Leading International Efforts
Unfortunately, for those who have followed international efforts to mitigate climate change, this last category feels like a bad joke. The fact is that Obama has largely continued the climate change policies and leadership on the international level that his predecessor pursued. The United States has largely been an obstructor — very actively — when it comes to setting international climate goals.
The Climate Action Plan states:
“Just as no country is immune from the impacts of climate change, no country can meet this challenge alone. That is why it is imperative for the United States to couple action at home with leadership internationally. America must help forge a truly global solution to this global challenge by galvanizing international action to significantly reduce emissions (particularly among the major emitting countries), prepare for climate impacts, and drive progress through the international negotiations.”

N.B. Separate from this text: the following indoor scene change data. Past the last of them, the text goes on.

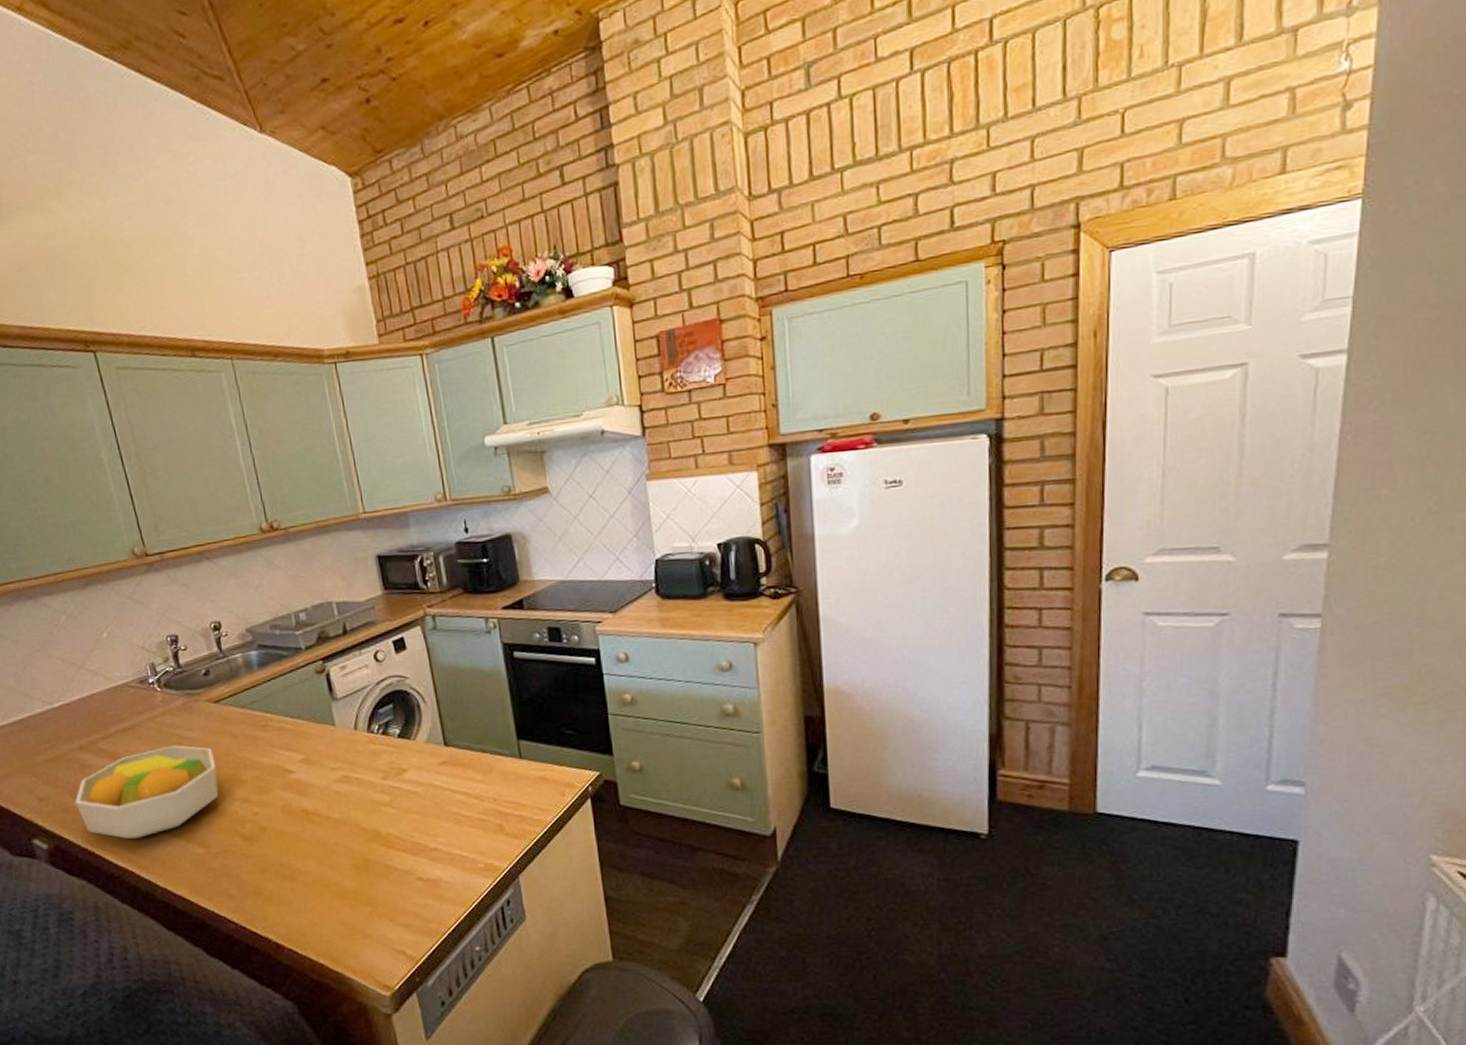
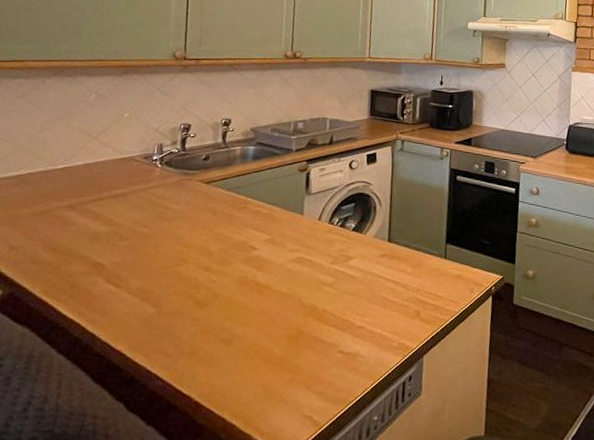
fruit bowl: present [74,745,219,839] -> none [45,214,191,293]

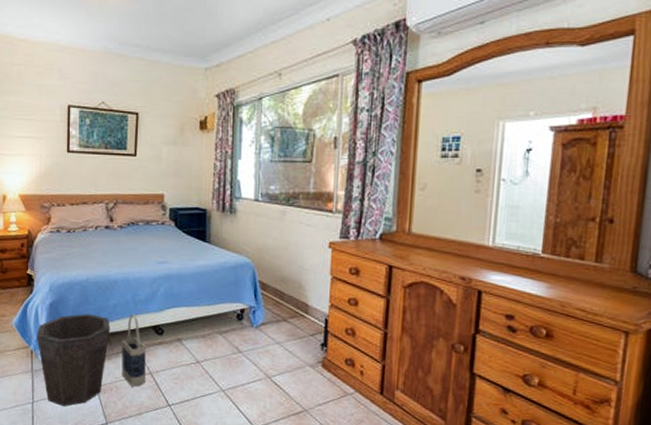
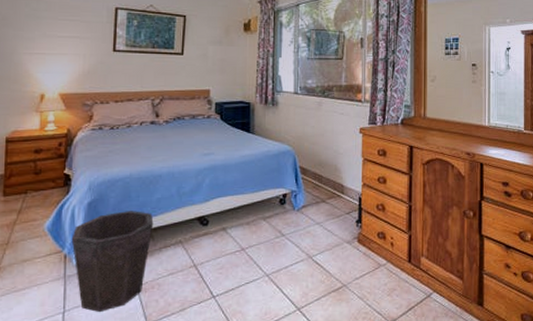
bag: present [121,314,146,387] -> none [164,207,190,282]

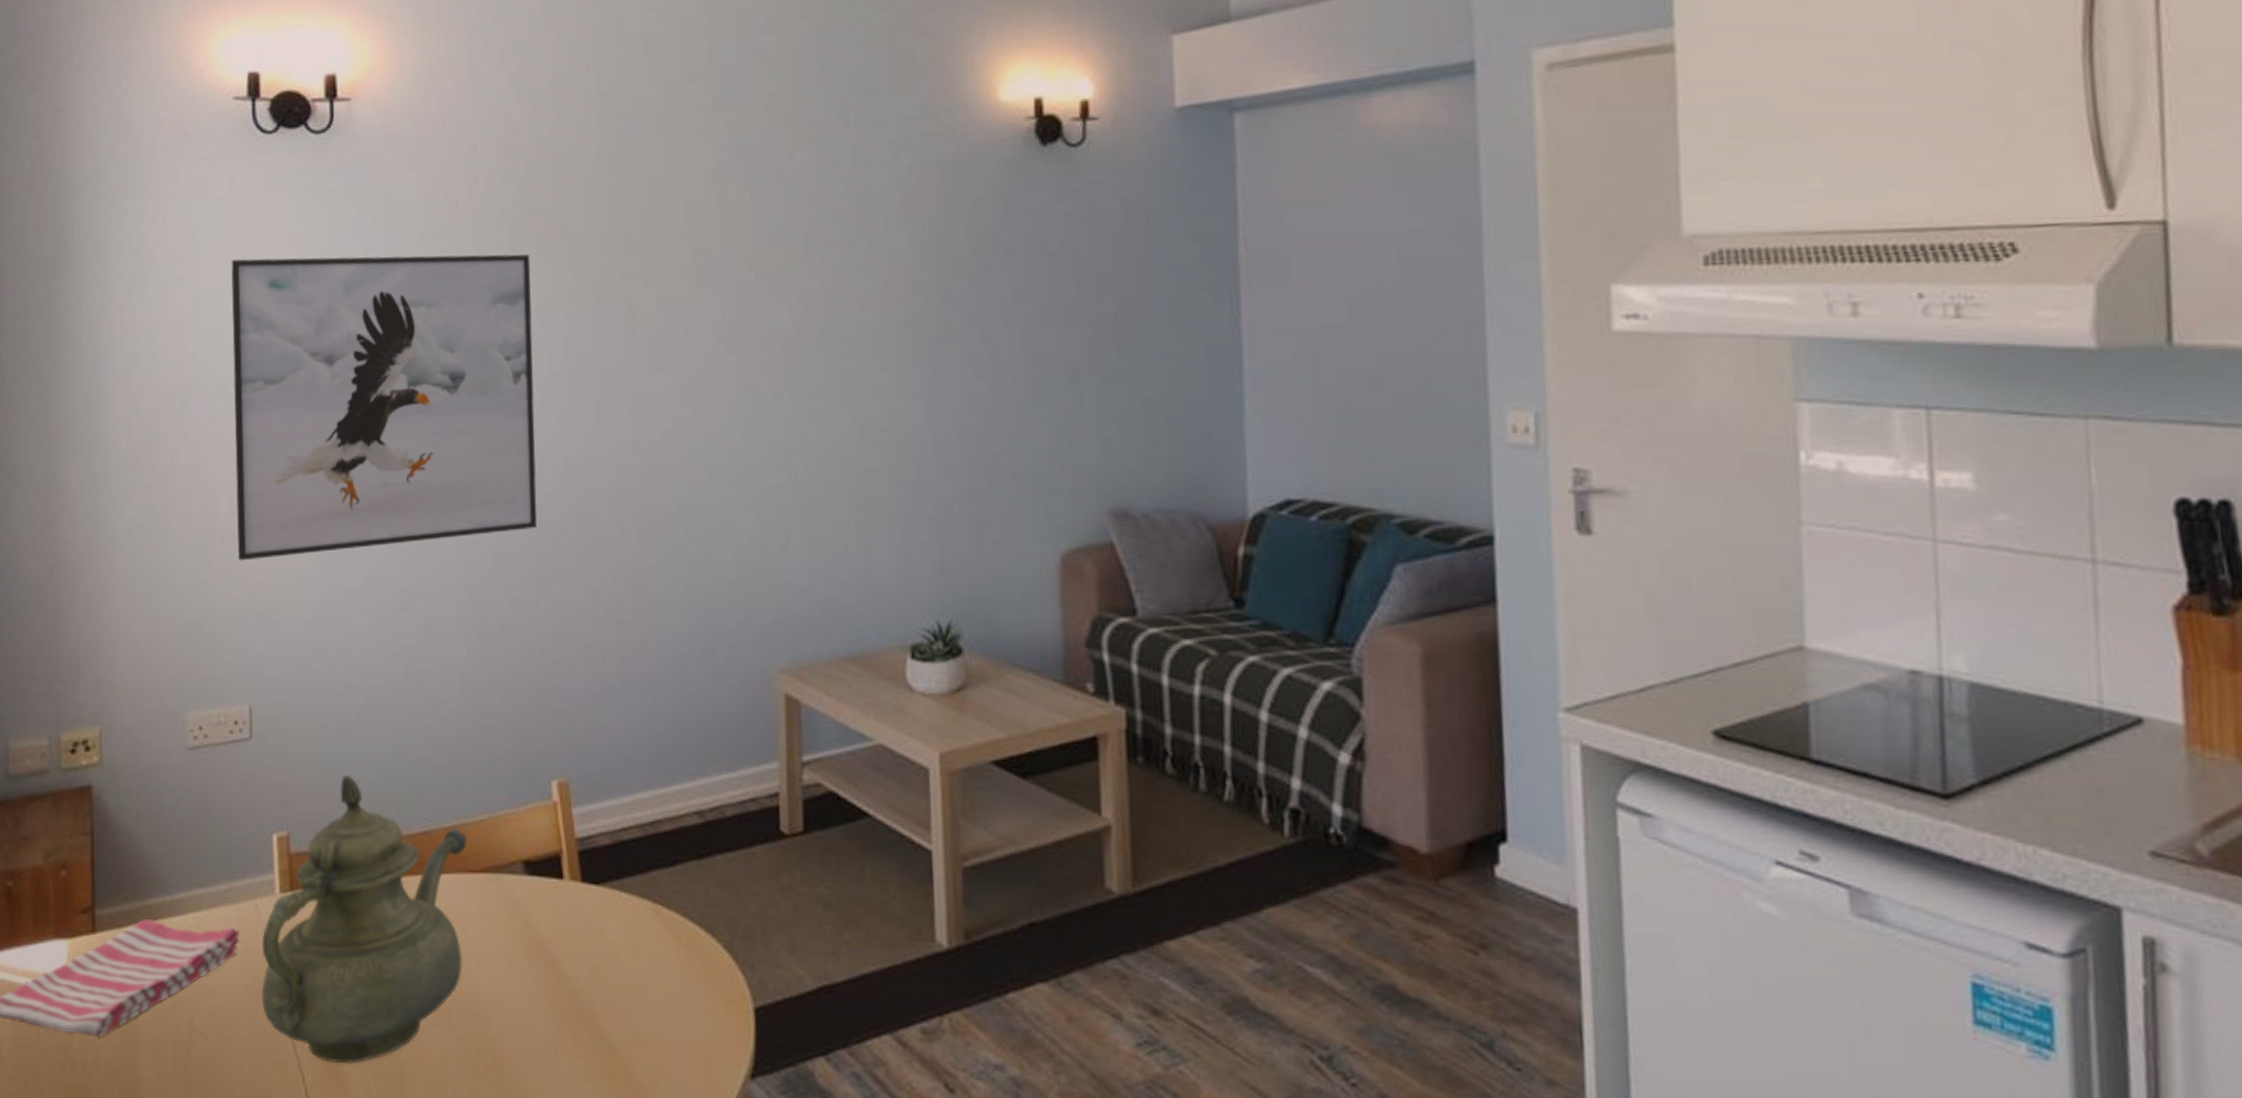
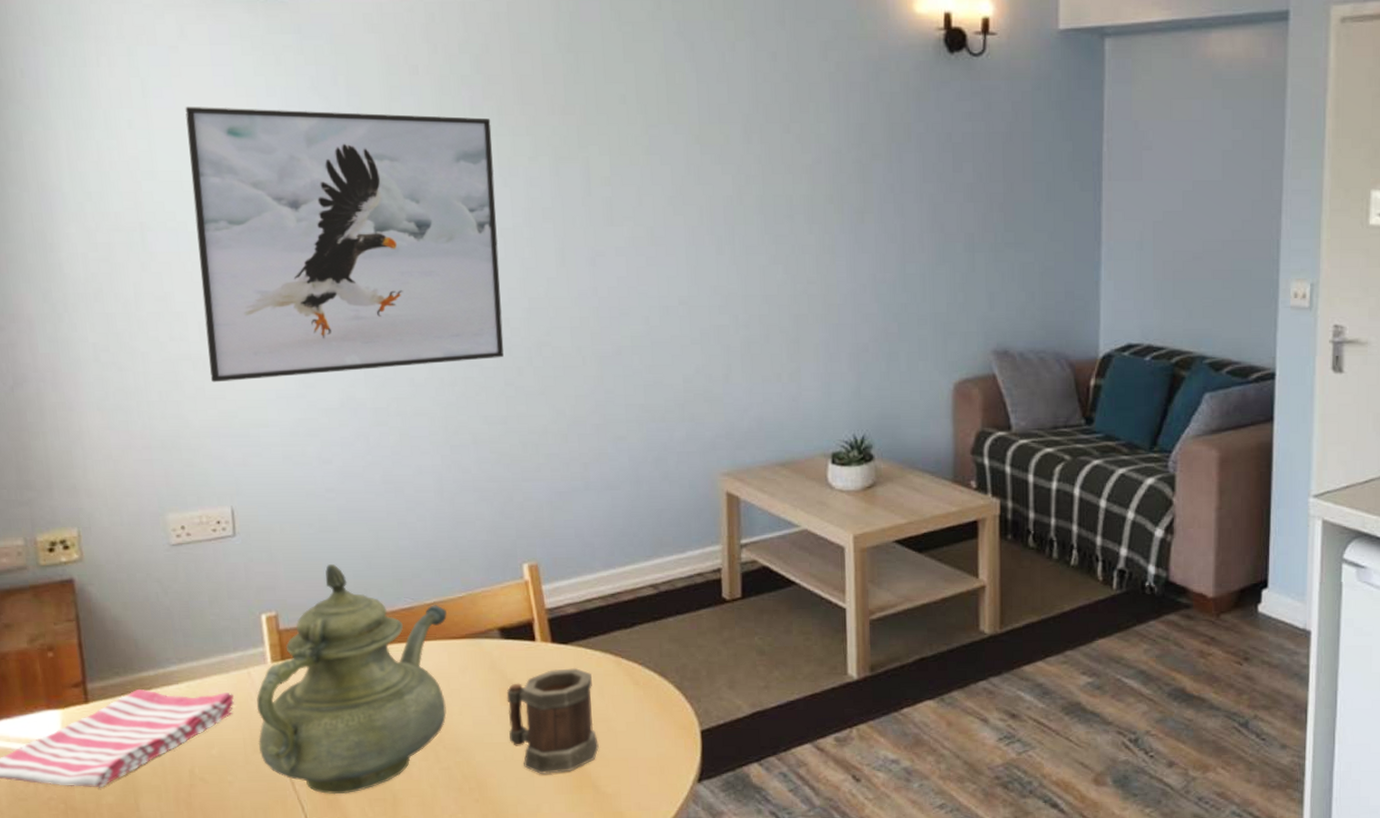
mug: none [529,915,633,1054] -> present [506,667,599,774]

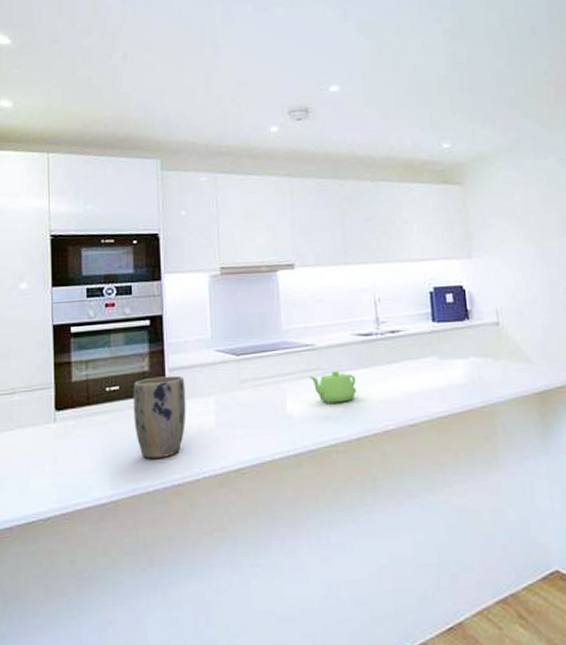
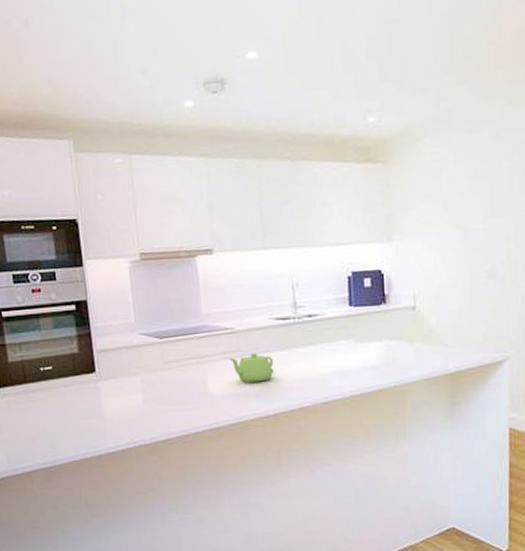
plant pot: present [133,375,186,460] -> none [65,356,116,431]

The Climate Action Plan states that “the Department of Defense — the single largest consumer of energy in the United States — is committed to deploying 3 gigawatts of renewable energy on military installations, including solar, wind, biomass and geothermal, by 2025.” This is a laudable goal. I don’t feel that it’s particularly ambitious but it is certainly the case that markets wouldn’t do this absent political direction.
What should we do instead?
How should we mitigate this unholy congruence in favor of just “doing something”?
A relatively easy fix would be to require goals to be set only after the regulatory agency at issue completes a detailed analysis of the relevant market forces and determines where the market is likely to go absent any new government goals or support.